**** Record set
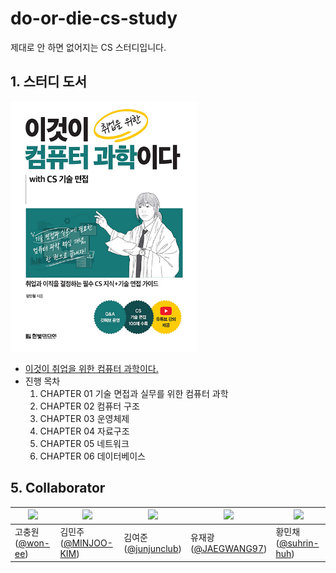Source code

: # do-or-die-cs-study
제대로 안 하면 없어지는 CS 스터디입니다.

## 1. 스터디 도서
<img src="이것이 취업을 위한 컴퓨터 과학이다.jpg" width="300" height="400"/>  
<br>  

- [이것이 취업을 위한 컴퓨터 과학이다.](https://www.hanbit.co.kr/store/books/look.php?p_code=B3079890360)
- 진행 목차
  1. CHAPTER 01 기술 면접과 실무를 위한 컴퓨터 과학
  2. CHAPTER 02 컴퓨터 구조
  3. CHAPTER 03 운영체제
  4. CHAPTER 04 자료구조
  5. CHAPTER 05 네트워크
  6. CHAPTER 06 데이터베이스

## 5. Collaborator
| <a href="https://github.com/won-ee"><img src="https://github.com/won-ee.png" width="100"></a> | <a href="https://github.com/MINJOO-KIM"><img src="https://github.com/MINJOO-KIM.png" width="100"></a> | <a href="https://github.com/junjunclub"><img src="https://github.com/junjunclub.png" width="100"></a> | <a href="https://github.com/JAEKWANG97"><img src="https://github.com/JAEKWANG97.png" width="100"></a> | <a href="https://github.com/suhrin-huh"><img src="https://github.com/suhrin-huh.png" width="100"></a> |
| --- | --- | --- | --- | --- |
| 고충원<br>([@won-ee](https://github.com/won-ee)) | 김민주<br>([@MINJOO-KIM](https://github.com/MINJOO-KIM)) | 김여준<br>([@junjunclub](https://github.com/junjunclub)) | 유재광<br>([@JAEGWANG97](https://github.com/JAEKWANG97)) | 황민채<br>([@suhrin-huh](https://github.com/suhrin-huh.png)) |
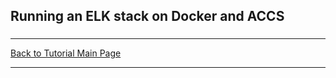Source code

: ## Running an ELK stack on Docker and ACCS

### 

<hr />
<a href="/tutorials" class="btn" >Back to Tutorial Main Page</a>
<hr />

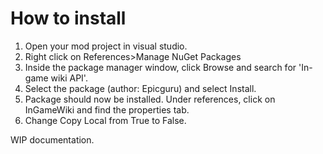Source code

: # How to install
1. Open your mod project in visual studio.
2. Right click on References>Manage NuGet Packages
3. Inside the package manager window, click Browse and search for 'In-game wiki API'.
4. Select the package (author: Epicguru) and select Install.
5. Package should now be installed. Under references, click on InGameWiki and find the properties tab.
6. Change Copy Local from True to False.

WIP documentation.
********
### Exercise directions
The expected answer is each line of the records above that includes the string "click".

### Output below
2. Right click on References>Manage NuGet Packages
3. Inside the package manager window, click Browse and search for 'In-game wiki API'.
5. Package should now be installed. Under references, click on InGameWiki and find the properties tab.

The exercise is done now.